▶ [AVAILABLE DATA]
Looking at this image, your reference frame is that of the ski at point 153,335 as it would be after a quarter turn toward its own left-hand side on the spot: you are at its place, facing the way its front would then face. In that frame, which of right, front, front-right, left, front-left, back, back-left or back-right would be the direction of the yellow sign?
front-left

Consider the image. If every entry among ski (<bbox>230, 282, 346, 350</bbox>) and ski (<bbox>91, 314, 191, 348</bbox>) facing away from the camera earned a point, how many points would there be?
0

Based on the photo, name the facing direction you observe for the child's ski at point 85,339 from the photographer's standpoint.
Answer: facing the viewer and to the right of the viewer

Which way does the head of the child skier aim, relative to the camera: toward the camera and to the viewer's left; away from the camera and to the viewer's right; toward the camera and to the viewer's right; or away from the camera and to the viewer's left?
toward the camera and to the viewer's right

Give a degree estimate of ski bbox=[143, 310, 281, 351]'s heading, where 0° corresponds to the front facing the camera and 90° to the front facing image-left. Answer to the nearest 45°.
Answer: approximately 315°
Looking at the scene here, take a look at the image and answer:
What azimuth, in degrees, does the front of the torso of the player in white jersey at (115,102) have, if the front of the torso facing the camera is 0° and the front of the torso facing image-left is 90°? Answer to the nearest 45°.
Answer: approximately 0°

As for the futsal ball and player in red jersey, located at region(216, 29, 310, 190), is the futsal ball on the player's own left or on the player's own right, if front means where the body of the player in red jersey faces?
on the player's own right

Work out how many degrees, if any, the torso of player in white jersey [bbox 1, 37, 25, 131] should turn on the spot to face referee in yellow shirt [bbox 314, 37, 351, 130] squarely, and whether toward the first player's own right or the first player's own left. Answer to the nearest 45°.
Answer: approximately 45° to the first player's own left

* * *

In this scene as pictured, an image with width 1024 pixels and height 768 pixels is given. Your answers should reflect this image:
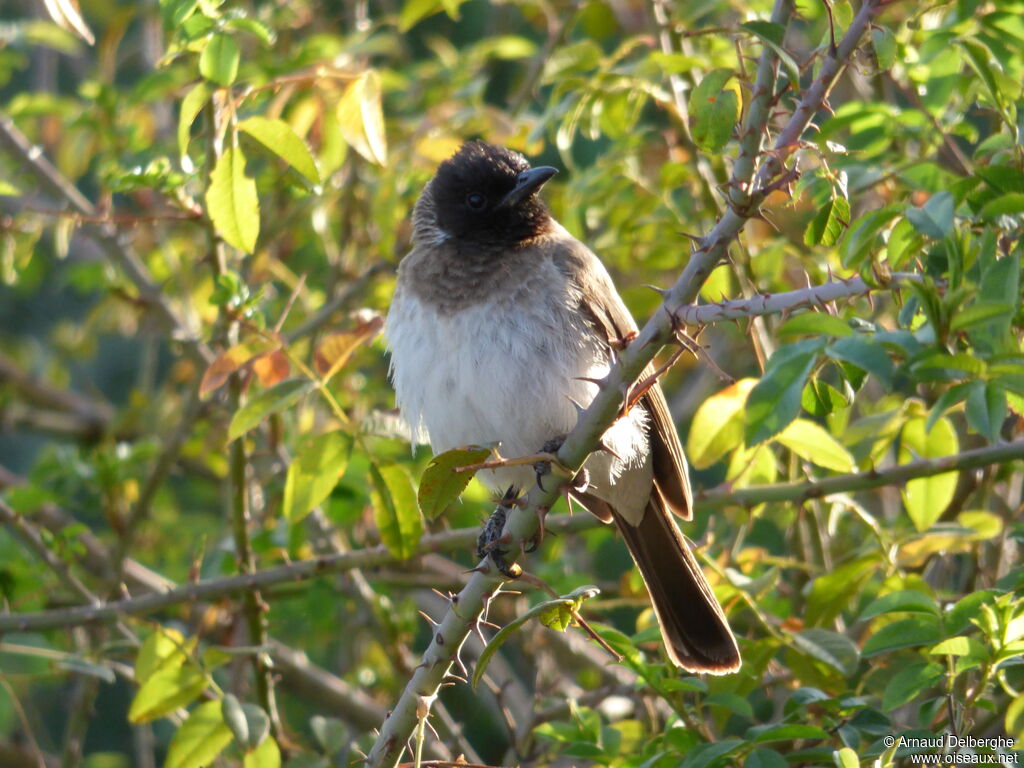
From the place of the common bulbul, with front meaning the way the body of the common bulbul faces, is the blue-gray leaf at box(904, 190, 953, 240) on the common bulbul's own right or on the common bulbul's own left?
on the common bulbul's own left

▶ [YOUR INSTRUCTIONS]
Rewrite the lines of the listing above, from the line with "Which way does" through the line with "Answer: approximately 315°", as a Markdown table with the columns Row and Line. Include both end lines, number the rows, and leave out blank lines.

▶ [RESPONSE BELOW]
| Row | Line |
|---|---|
| 1 | Which way does the head of the child skier aim, relative to the camera: toward the camera and to the viewer's left; away from the camera and to the viewer's right; toward the camera and to the viewer's right; or away from the camera and to the viewer's left? |
| 2 | toward the camera and to the viewer's right |
| 3 | Give a degree estimate of ski bbox=[143, 310, 281, 351]'s heading, where 0° corresponds to the front facing the camera and 90° to the front facing image-left. Answer to the nearest 45°. |
| 4 | Answer: approximately 315° |